December 21 2014 Latest news:
Monday, July 16, 2012
I was sitting in for Lesley Dolphin on BBC Radio Suffolk’s afternoon show last week when the conversation got round to allotments. The guests included Julia Dyball, the town clerk for Bury St Edmunds and organiser of the town’s allotment awards, alongside wildlife expert John Biglin, who is a one-time Ipswich in Bloom judge. What John doesn’t know about cockchafers isn’t worth knowing.
Here, I thought, was the ideal opportunity to get the inside track on what judges would be looking for at my own allotments’ upcoming awards.
Because there was a time, about 17 minutes in late May to be precise, when I really did think our plot could be in the running for “best newcomer”.
It was a hopeless moment of optimism brought on by too much hoeing and an over-strong mojito.

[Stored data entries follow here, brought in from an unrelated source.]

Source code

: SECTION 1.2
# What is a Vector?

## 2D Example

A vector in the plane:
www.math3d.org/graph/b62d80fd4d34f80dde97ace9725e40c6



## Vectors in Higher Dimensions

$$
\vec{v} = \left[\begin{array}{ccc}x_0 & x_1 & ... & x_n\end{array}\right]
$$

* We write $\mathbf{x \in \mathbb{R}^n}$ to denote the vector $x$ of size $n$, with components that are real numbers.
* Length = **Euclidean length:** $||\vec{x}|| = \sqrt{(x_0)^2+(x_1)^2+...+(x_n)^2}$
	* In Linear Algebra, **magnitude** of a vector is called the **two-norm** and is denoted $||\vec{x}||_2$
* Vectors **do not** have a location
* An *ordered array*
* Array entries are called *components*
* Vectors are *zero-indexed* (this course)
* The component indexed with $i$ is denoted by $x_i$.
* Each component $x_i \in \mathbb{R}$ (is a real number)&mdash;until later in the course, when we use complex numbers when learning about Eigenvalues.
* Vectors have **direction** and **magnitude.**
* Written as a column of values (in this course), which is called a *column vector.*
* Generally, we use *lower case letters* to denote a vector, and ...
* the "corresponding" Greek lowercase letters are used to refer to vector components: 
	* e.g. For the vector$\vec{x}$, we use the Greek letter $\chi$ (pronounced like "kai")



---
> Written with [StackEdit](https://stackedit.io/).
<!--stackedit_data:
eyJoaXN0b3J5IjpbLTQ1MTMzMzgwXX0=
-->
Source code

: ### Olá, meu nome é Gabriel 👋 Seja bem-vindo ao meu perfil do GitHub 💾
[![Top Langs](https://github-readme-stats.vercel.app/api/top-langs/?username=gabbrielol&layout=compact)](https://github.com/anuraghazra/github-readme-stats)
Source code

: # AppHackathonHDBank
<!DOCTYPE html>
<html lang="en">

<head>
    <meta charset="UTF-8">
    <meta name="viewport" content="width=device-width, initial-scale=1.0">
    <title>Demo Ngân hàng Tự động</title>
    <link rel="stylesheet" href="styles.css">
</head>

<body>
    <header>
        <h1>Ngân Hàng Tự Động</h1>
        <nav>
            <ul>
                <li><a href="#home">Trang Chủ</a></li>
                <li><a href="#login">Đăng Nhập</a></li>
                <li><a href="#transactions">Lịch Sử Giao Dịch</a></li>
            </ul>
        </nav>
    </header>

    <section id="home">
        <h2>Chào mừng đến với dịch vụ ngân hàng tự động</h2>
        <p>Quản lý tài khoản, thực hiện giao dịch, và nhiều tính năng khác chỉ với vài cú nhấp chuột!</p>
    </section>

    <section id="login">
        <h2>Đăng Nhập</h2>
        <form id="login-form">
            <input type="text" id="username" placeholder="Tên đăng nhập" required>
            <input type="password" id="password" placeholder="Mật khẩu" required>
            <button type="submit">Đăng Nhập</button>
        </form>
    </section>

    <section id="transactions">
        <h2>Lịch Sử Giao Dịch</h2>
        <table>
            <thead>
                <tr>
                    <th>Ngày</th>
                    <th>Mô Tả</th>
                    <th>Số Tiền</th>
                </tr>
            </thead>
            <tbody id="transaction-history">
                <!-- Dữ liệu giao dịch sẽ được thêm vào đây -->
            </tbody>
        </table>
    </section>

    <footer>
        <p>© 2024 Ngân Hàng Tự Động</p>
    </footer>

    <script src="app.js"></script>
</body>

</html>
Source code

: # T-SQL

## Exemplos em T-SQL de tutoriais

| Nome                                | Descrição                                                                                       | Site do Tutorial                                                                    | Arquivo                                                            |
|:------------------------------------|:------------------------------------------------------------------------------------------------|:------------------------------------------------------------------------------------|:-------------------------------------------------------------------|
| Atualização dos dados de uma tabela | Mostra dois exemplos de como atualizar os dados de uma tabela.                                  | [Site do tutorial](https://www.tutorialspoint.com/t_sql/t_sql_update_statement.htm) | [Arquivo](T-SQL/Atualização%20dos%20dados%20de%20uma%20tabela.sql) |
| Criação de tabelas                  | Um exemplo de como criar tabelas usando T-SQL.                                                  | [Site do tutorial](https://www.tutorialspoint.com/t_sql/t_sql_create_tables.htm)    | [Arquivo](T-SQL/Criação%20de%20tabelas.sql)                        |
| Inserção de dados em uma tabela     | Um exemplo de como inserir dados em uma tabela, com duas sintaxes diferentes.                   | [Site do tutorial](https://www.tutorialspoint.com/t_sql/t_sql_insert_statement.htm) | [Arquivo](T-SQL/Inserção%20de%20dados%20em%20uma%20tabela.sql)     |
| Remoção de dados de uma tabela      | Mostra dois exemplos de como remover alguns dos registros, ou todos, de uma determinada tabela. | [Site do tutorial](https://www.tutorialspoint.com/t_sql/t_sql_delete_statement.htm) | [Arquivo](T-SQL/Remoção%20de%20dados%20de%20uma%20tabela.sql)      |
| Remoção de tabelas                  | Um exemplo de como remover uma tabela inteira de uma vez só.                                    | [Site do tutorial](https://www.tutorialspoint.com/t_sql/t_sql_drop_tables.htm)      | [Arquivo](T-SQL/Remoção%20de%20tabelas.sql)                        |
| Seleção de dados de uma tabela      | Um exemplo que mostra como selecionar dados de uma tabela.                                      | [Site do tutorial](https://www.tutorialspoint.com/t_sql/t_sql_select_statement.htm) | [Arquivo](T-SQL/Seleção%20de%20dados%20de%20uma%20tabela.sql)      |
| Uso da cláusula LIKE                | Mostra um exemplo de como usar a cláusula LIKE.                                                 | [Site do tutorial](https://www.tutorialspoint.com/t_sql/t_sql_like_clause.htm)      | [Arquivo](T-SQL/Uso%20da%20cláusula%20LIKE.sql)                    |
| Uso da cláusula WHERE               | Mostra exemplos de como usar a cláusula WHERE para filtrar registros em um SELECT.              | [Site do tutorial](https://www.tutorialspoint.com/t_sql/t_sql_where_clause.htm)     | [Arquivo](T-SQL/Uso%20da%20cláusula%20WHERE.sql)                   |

Conversation in the studio went thus:
“It’s a good idea to leave an old tree stump or pruned fruit tree branches, which won’t compost, to encourage stag beetles,” John informed listeners.
I wondered if the old door abandoned by the previous owner and still not shifted might fool judges.
“And a patch of nettles is beneficial to all sorts of butterflies,” Julia reminded us.
Could we really pass three square metres of seven-foot thistles off as a wildlife garden?
On reflection we decided not to enter. With a sprig of mint as the only possible entry in the produce category, and the plot more jungle than growing space, the chances of us winning anything would be on a par with Tom Cruise being ordained as a female bishop.
On the allotment earlier this week, we did the thing that should come naturally to marrows but, apparently, doesn’t always.
In other words, we fertilized it by “gently swabbing the stigma (internal parts) of the female flower with the pollen-laden stamen”.
My Co-Allotmenteer took on the role of chief swabber, while I discretely looked away. Even giant marrows need their privacy.
My time was taken up in the polytunnel where Cheryl, our giant tomato plant, is turning into a right bruiser (no fruit but four flowers).
I spent half an hour “pinching out” the rest of the Gardener’s Delight, with one stem proving particularly difficult.
“I can’t seem to do this one,” I complained to the CA.
“You wouldn’t,” he said. “It’s a potato.”
Now, if there was a category for “worst newcomer”, I might stand a chance.